Orang-orang yang ada di sekitarnya merasa terganggu. “Berisik!” hardik mereka. “Diam! Mengganggu!”
Tetapi semakin keras ia memohon: “Anak Daud! Kasihanilah aku!”
Ah gelar itu! Anak Daud. Bartimeus yang buta melihat jauh melebihi orang-orang sezamannya. Memanggin-Nya dengan gelar kehormatan “Anak Daud” menunjukkan imannya kepada Dia. Dengan memanggil-Nya “anak Daud,” maka mereka juga telah mengakui-Nya sebagai Mesias, Sang Juruselamat.
Yesus mungkin terkejut Bartimeus memanggil-Nya dengan sebutan itu.
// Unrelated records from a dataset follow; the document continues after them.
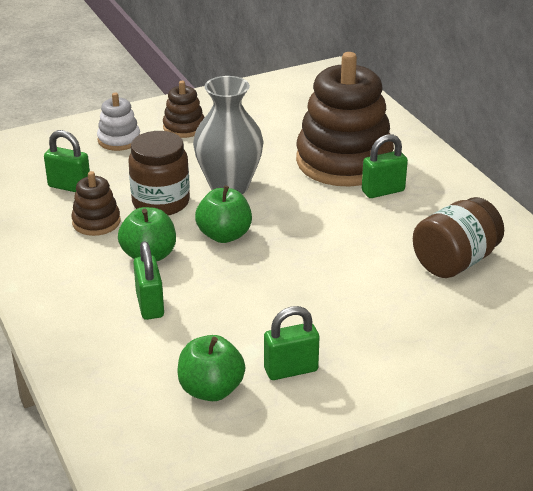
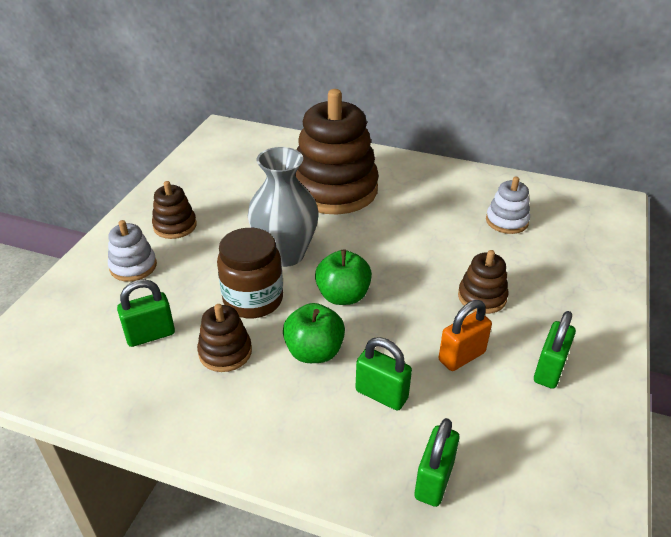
camera: 45 degrees left, 5 degrees up
green apple [177,335,245,401] -> none
green padlock [362,134,408,198] -> green padlock moved to [414,418,459,507]
brown jar [413,197,504,278] -> white stacking toy [486,177,530,234]
none -> orange padlock [439,300,492,371]
none -> brown stacking toy [458,250,508,314]

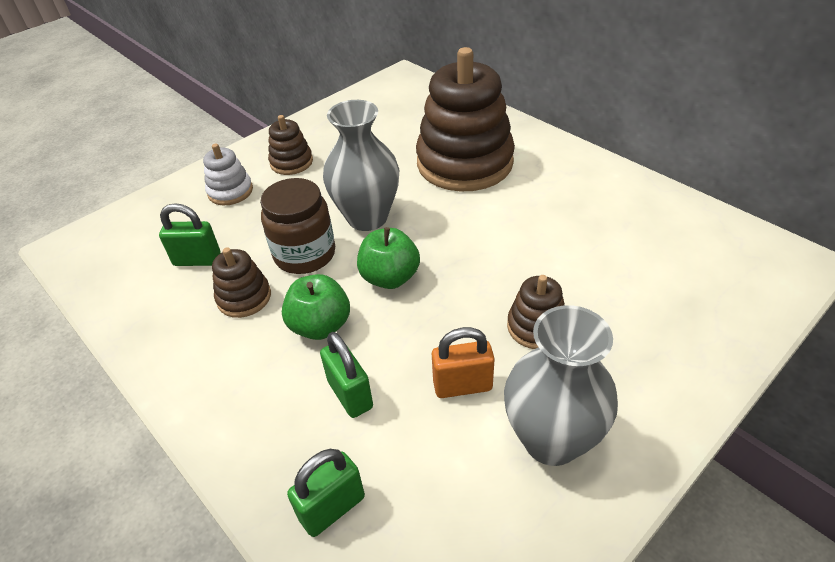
camera: 30 degrees right, 5 degrees up
white stacking toy [486,177,530,234] -> none
green padlock [534,311,576,389] -> grey vase [504,305,618,466]

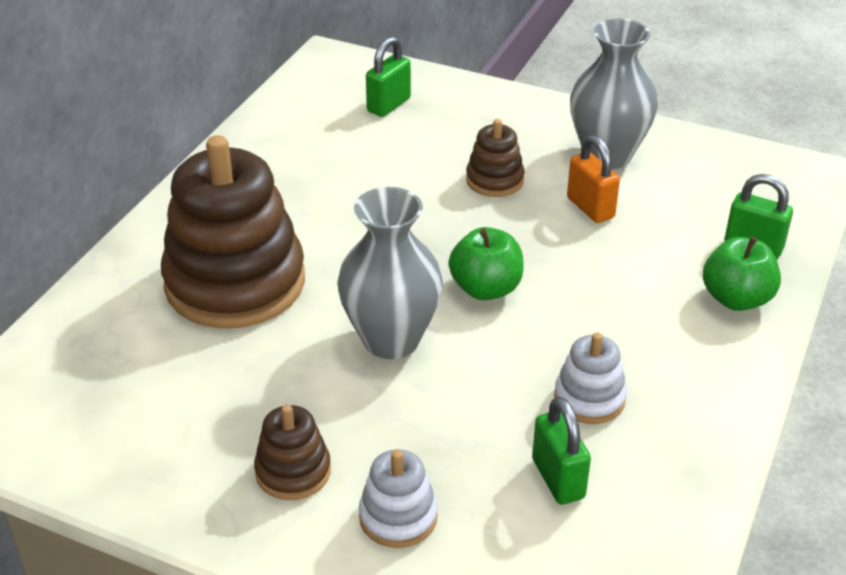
camera: 115 degrees left, 5 degrees down
brown stacking toy [212,247,271,318] -> white stacking toy [554,332,627,424]
brown jar [260,178,335,274] -> none
green apple [282,274,350,340] -> green apple moved to [703,237,781,311]
green padlock [320,332,373,418] -> green padlock moved to [366,36,411,117]

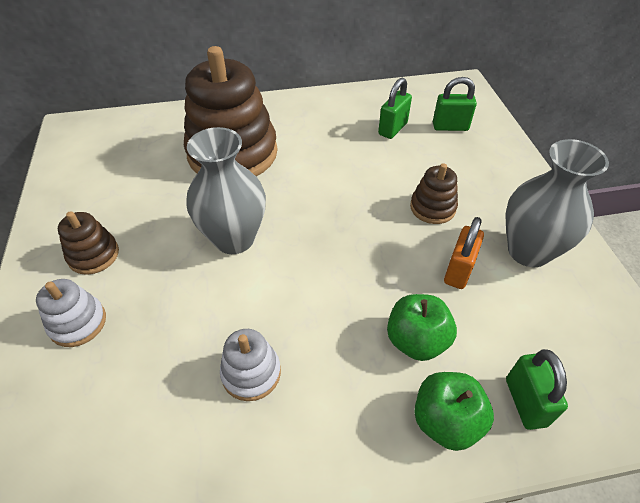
camera: 55 degrees right, 10 degrees up
green apple [449,227,524,300] -> green apple moved to [387,294,457,361]
green padlock [532,396,591,505] -> green padlock moved to [378,78,412,139]

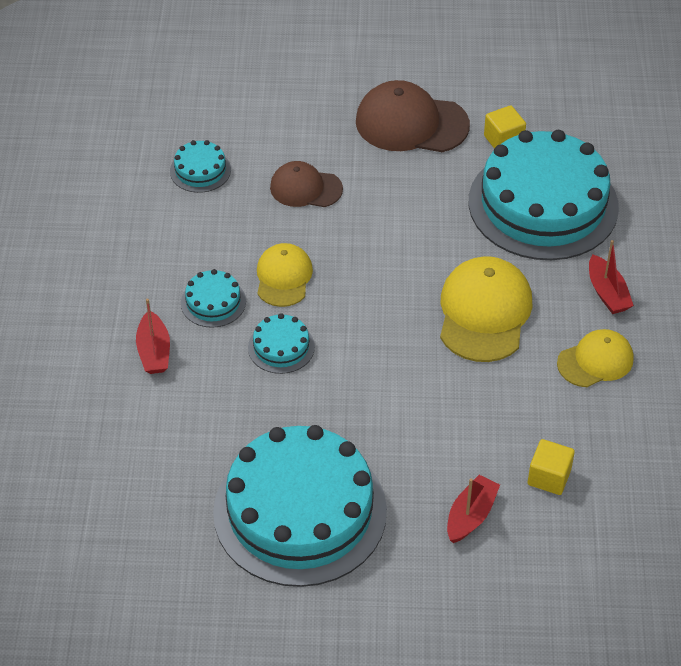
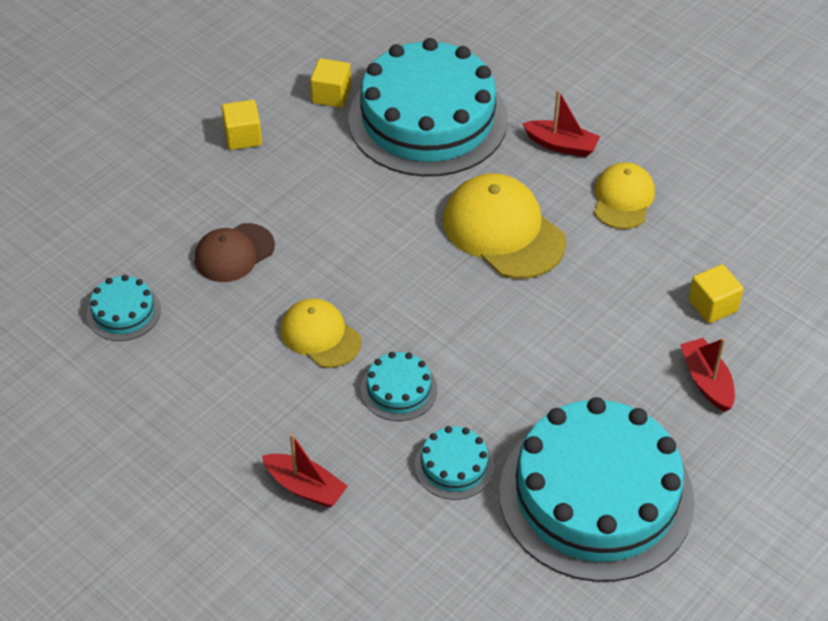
camera: 50 degrees left, 0 degrees up
turquoise cake [181,269,246,328] -> turquoise cake moved to [415,426,494,500]
brown cap [356,80,470,152] -> yellow cube [222,100,262,150]

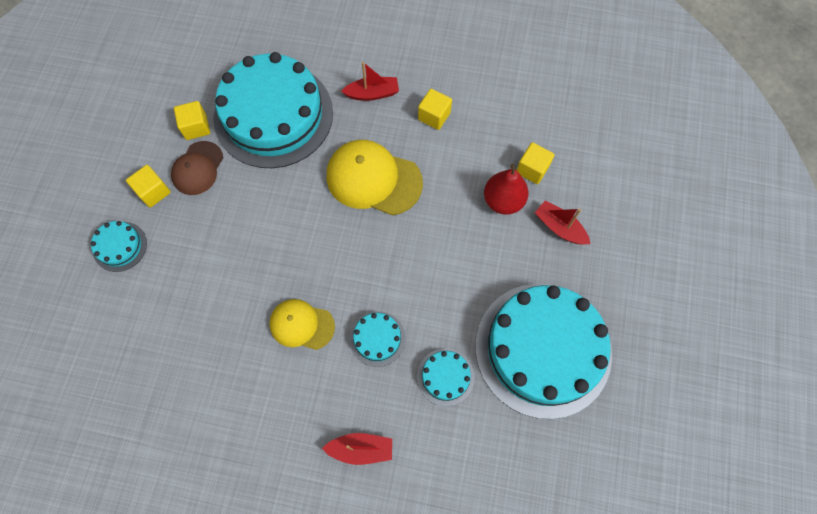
camera: 30 degrees left, 20 degrees up
turquoise cake [87,275,161,341] -> turquoise cake moved to [91,221,147,272]
brown cap [194,223,275,282] -> brown cap moved to [171,141,223,195]
yellow cap [594,162,655,229] -> yellow cube [418,89,452,130]
none -> red pear [484,163,529,215]

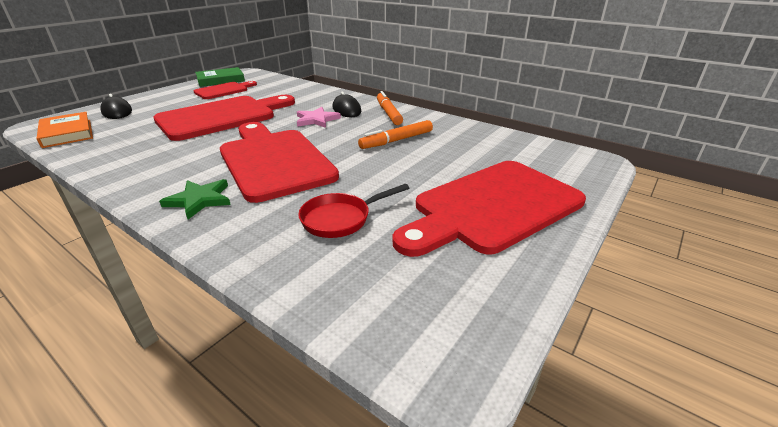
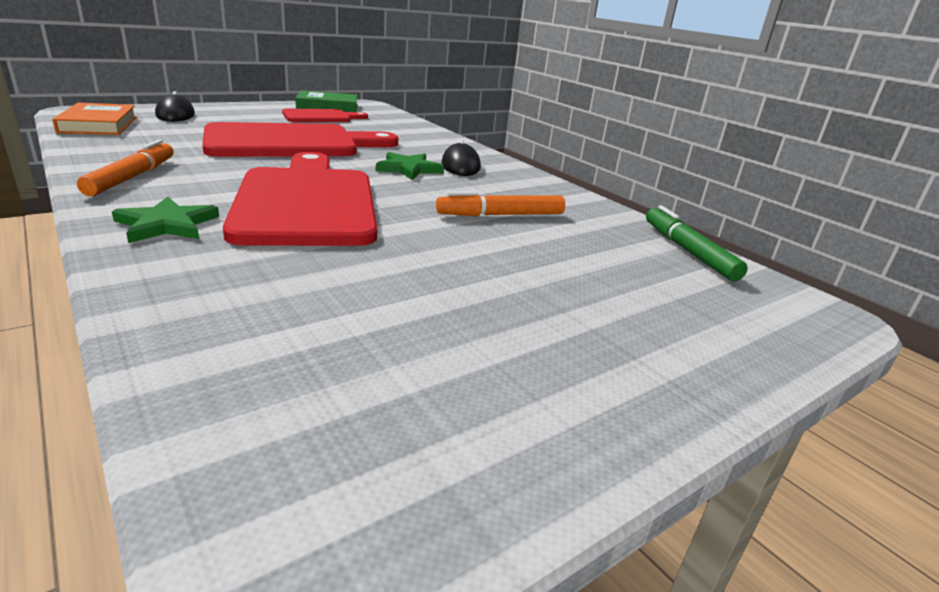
camera: 15 degrees right, 5 degrees down
pink star [297,107,341,128] -> green star [376,152,444,180]
red pan [298,184,409,238] -> none
orange marker [377,91,403,125] -> orange marker moved to [77,140,174,196]
red cutting board [393,161,586,257] -> none
none -> green marker [646,205,748,281]

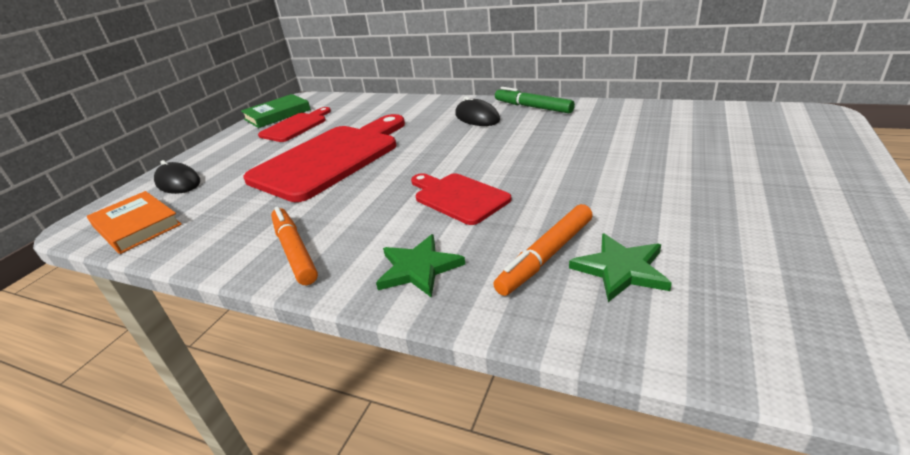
camera: 25 degrees left, 5 degrees up
red cutting board [223,152,377,246] -> red cutting board [411,173,512,225], size x0.53
green star [376,152,444,180] -> green star moved to [569,233,672,302]
orange marker [436,191,565,216] -> orange marker moved to [493,204,593,296]
green marker [646,205,748,281] -> green marker moved to [495,87,575,113]

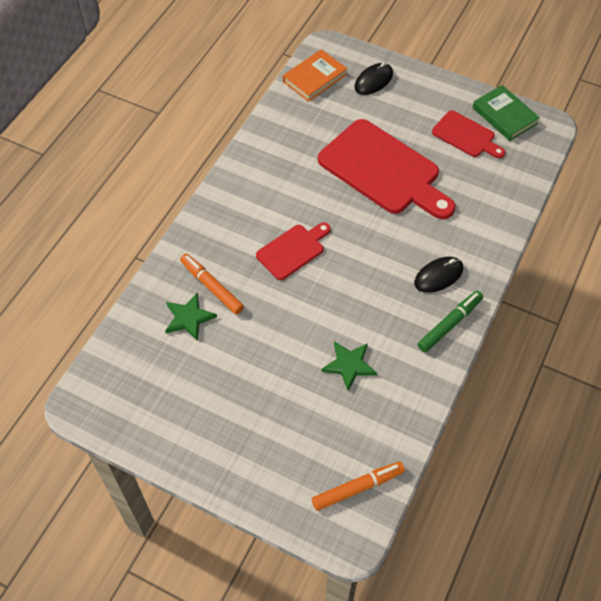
camera: 90 degrees right, 25 degrees up
orange marker [271,206,318,285] -> orange marker moved to [312,461,405,511]
green star [376,234,465,298] -> green star moved to [321,341,377,391]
Ia menyuruh agar Bartimeus dipanggil. “Apa yang kaukehendaki Aku perbuat bagimu?” tanyanya. “Rabuni, semoga aku dapat melihat!” pinta Bartimeus. Melihat iman Bartimeus, Yesus berkata: “Pergilah, imanmu telah menyelamatkan engkau.”
Imannya membawa keselamatan. Imannya membawa pembebasan. Karena imannya, ia buta tetapi melihat. Ia melihat dengan mata imannya. Dan karena imannya itu, Bar-Tima’i diubah menjadi Bar-Timaios. Anak cemar diubah menjadi anak-kehormatan, anak yang bermartabat karena ia juga adalah anak Allah.
Doa Bartimeus, hendaknya menjadi doa kita juga. “Rabuni, semoga aku dapat melihat!” Mengapa? Secara fisik kita melihat. Tetapi sering kali kita juga telah menjadi buta.
Pertama, kita buta terhadap sesama, apalagi sesama yang miskin, yang kekurangan, yang terpinggirkan. Mengapa kita buta terhadap sesama? Seringkali kita silau oleh emas dan permata. Kita buta karena kita hanya mengejar kepentingan diri sendiri. Kemudian kita membabi-buta! Sesama? Tak ada tuh!
Kedua, kita buta karena kita silau terhadap jabatan dan kedudukan. Orang lain? Trada! Jadi, tabrak saja!
Ketiga, jangan pikir bahwa hanya kekayaan yang dapat membutakan. Kemiskinan pun dapat menjadikan kita buta. Kemiskinan dapat menjadi alasan bagi kita untuk cuek terhadap hal-hal yang lain. Ke gereja? Ah… sibuk cari makan!
Keempat, kita buta karena kita ini kuper, kurang perhatian. Jadi kita selalu mencari perhatian. Akulah pusat dunia. I’m the center of the universe!
Kelima, kita buta terhadap karya keselamatan Tuhan dalam hidup kita. Mengapa? Karena semuanya hanya taken for granted.
“Rabuni, semoga aku dapat melihat!”
Melihat apa dan ke mana?
Pertama, melihat ke atas – kepada Tuhan. Ingat, bahwa hidup kita ini pun bukan milik kita. Segala-galanya milik Allah. Maka, bersyukurlah apabila kita masih biperbolehkan untuk “menikmati” hidup.
Kedua, melihat ke dalam diri sendiri. Betapa kita ini adalah pendosa yang patut untuk dikasihani. Kita membutuhkan pengampunan, membutuhkan belas kasih Allah, membutuhkan penyembuhan, perlu pertobatan.
Ketiga, melihat sesama. Kita tidak hidup sendiri. Mari saling membantu, saling bahu-membahu, membangun dunia agar menjadi tempat yang lebih layak untuk dihuni.
“Rabuni, semoga aku dapat melihat!”
Bacaan hari ini: Yer. 31:7-9; Mzm. 126:1-2ab,2cd-3,4-5,6; Ibr. 5:1-6; Mrk. 10:46-52.